Human Health

biomedical engineering faculty demonstrating robotic surgical equipment.

Home to five health sciences schools, including medical and dental schools among the oldest in the nation, UB is nationally and internationally recognized for its groundbreaking research and innovation, its impactful clinical programs, and its excellent educational programs that prepare students to become the next generation of skilled, compassionate doctors, dentists, nurses, pharmacists, scientists, health care professionals and teachers. As a comprehensive public research university, UB is home to five health sciences schools: the Jacobs School of Medicine and Biomedical Sciences, which is housed in a state-of-the-art building located on the Buffalo Niagara Medical Campus, and the School of Dental Medicine, the School of Nursing, the School of Pharmacy and Pharmaceutical Sciences, and the School of Public Health and Health Professions.

Health Sciences faculty are supported by the university’s Academic Health Center (AHC), which provides a superb research and educational environment to foster basic discovery in the biosciences, promote health-sciences translational research, perform preventive and interventional clinical trials, offer excellent clinical care, and train of the next generation of health care practitioners across the health disciplines. In addition, health sciences researchers are supported by the Clinical and Translational Science Institute, an integrated academic home for UB’s outstanding clinical research and translational science; the Clinical Research Office, a centralized office charged with administrative oversight for all clinical research activities of the university's faculty members; as well as a wide variety of research centers and institutes.

As part of the Advancing Top 25 initiative, UB will recruit faculty focused on critical areas related to human health across our health sciences schools as well as the College of Arts and Sciences, School of Engineering and Applied Sciences, and School of Social Work.
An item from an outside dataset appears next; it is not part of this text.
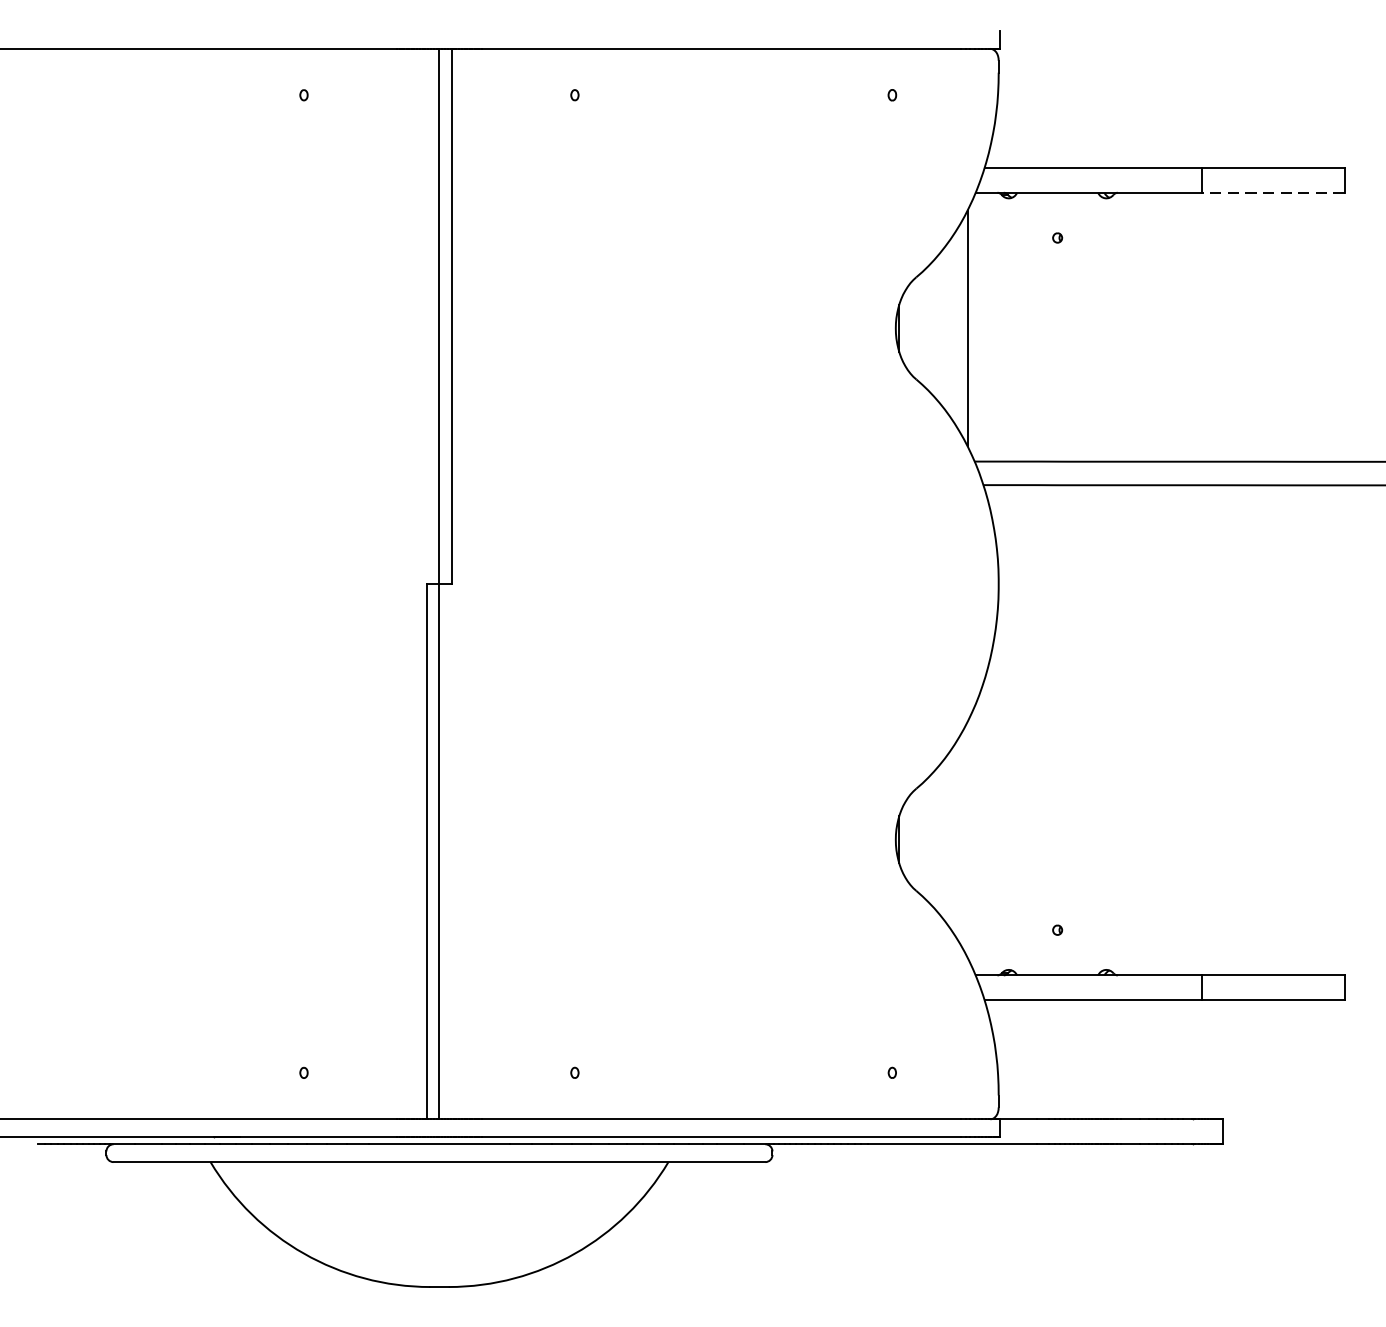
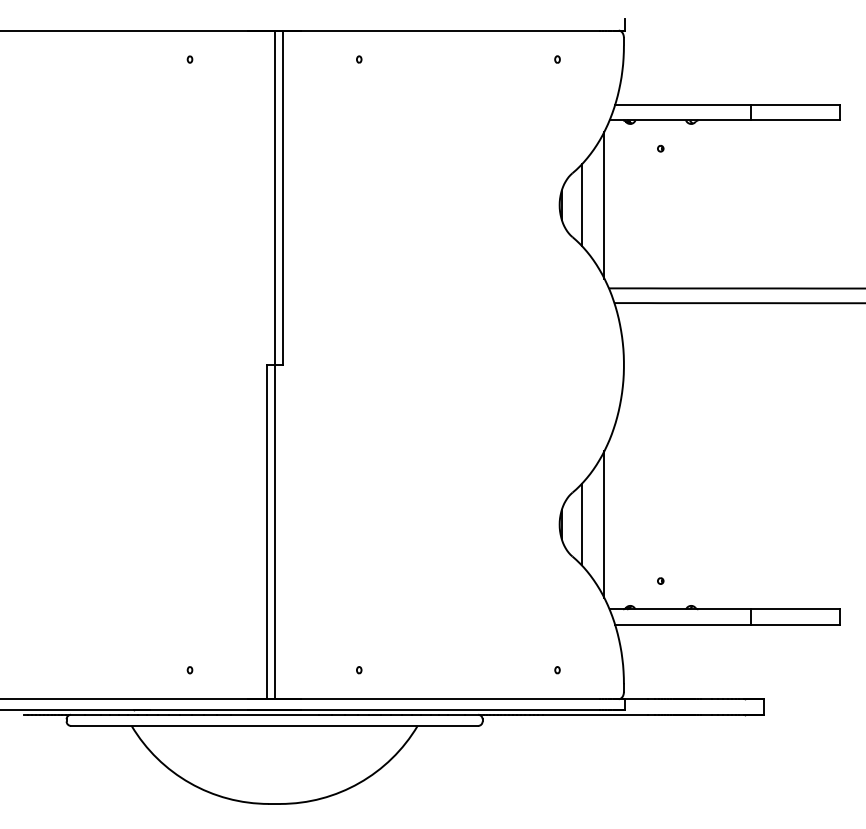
line: (1273, 192) -> (795, 120), dashed -> solid
line: (930, 327) -> (581, 204), added
line: (930, 839) -> (581, 524), added
line: (967, 839) -> (604, 524), added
Areas of interest include the brain; addiction; aging; AI, big data, and machine learning for personalized medicine; cell/molecular/neuro biological sciences; drug discovery and design; genetic, cell and tissue engineering; human factors in personalized healthcare; molecular discovery for pharmaceutics and pharmaceutical engineering, personalized biosensors and implants; neuromodulation, neurostimulation and biosensors; quantum imaging for biological applications; and translational therapeutics. In all of these areas, a focus on health disparities, particularly those related to inequities in health outcomes and access for minorities and women will be a primary focus of research investment and clinical care initiatives.